Der europäische "Raum der Freiheit, der Sicherheit und des Rechts" findet im Mittelmeer eine scharfe Grenze. An die 900 Menschen haben am 19. April 2015 ihre Suche nach einem besseren Leben mit dem Verlust desselben bezahlt; insgesamt ertranken dieses Jahr schon 1'600 Flüchtlinge im Mittelmeer. Das tägliche Sterben wird nur noch überschattet vom offensichtlichen Unvermögen, etwas dagegen zu tun – und Verantwortung für dieses Drama zu übernehmen, das Europa zumindest teilweise mitverursacht hat.
Die weitaus meisten Bootsflüchtlinge stammen aus Syrien. Selbst nach Überschreiten "roter Linien" sahen die westlichen Staaten keine Veranlassung, dem blutigen Massaker in diesem Land Einhalt zu gebieten. Man will sich nicht noch einmal die Finger verbrennen: Nicht unvermutet kommen weitere grosse Flüchtlingsgruppen aus Afghanistan und Irak; Länder, die vor allem aus innenpolitischen Gründen vorzeitig von westlichen Streitkräften verlassen und in unsäglichem Zustand zurückgelassen wurden. Viele Flüchtlingsboote stechen von Libyen in See, einem gescheiterten Staat, auf den der Westen seit seiner Militärintervention 2011 weniger Einfluss zu haben scheint als zu Zeiten der Herrschaft Muammar al‑Gaddafis.

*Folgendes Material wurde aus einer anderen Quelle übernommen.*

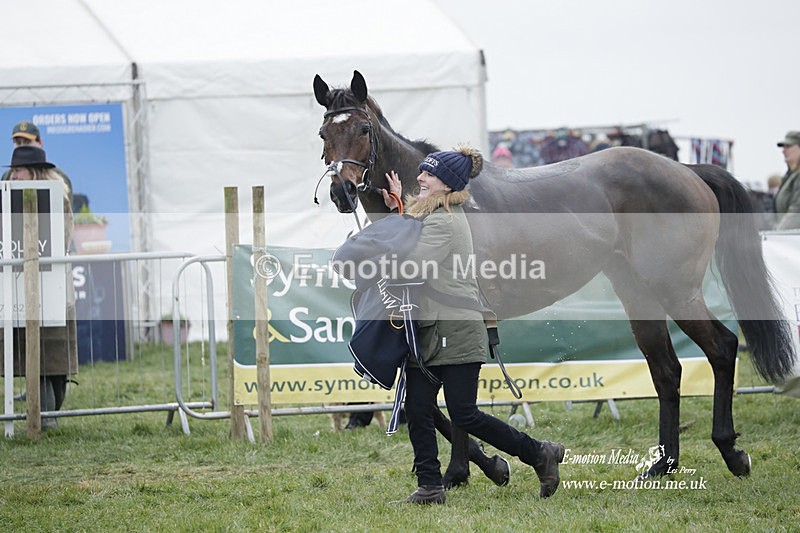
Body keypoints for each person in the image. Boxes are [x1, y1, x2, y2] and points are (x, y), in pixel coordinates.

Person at [380, 146, 565, 504]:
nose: (420, 177)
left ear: (447, 184)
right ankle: (430, 486)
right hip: (433, 330)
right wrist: (398, 207)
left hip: (455, 331)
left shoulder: (443, 221)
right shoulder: (436, 214)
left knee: (464, 413)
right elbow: (411, 236)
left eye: (428, 174)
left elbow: (409, 265)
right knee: (417, 407)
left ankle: (539, 452)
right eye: (422, 172)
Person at [0, 145, 78, 429]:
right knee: (36, 355)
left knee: (55, 356)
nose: (14, 175)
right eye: (13, 170)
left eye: (19, 170)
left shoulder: (58, 199)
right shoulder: (8, 198)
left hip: (53, 286)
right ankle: (45, 417)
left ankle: (49, 414)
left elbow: (61, 239)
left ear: (34, 172)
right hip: (23, 287)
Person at [2, 121, 74, 205]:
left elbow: (66, 210)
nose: (22, 146)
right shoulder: (7, 177)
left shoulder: (59, 178)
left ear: (40, 142)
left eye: (27, 142)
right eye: (18, 143)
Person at [774, 131, 800, 230]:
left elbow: (796, 211)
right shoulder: (790, 176)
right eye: (783, 147)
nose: (783, 151)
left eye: (788, 146)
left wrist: (777, 234)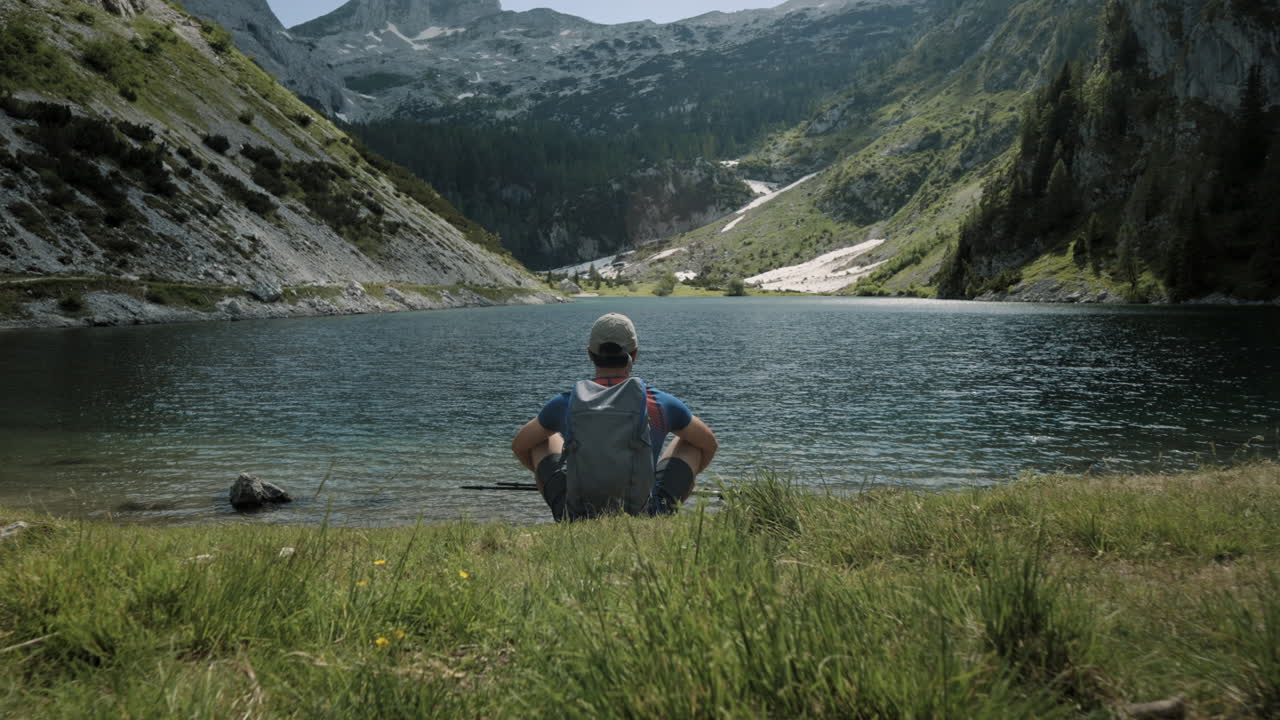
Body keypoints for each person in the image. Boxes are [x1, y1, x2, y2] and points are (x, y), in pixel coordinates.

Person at [512, 312, 718, 521]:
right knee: (691, 443)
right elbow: (709, 444)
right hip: (646, 514)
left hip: (575, 515)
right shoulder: (659, 403)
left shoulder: (565, 404)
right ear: (634, 354)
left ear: (590, 354)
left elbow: (519, 445)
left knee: (541, 440)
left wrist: (556, 478)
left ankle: (567, 517)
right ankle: (662, 517)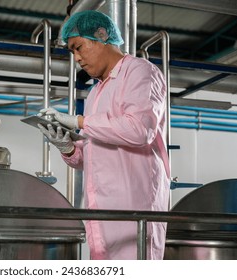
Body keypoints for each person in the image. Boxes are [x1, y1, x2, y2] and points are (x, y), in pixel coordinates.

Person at [37, 10, 170, 260]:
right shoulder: (96, 93)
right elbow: (94, 155)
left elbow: (139, 130)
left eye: (78, 47)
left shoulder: (140, 72)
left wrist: (80, 121)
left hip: (134, 214)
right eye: (72, 52)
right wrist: (67, 147)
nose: (77, 58)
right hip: (101, 216)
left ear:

Wer denkt, den Zustrom von Flüchtlingen mit einer Wiederbelebung der italienischen Rettungsaktion "Mare Nostrum" oder einer glaubwürdigeren Finanzierung der EU-Frontex Operation "Triton" beherrschen zu können, setzt nur an den Symptomen des eigentlichen Übels an. Europa lässt heute Flüchtlinge den Preis bezahlen für jahrelange Verfehlungen in einer kaum kohärenten "gemeinsamen Aussen- und Sicherheitspolitik". Von einer wirksamen Wachstumspolitik, die in den südeuropäischen Krisenländern die (Jugend-)Arbeitslosigkeit entschärfen und die Integration von Flüchtlingen in den Arbeitsmarkt ermöglichen könnte, darf man gar nicht anfangen zu reden. Frei nach dem Motto des Schweizer Pavillons an der Expo 1992 lässt sich sagen: "L'Europe n'existe pas".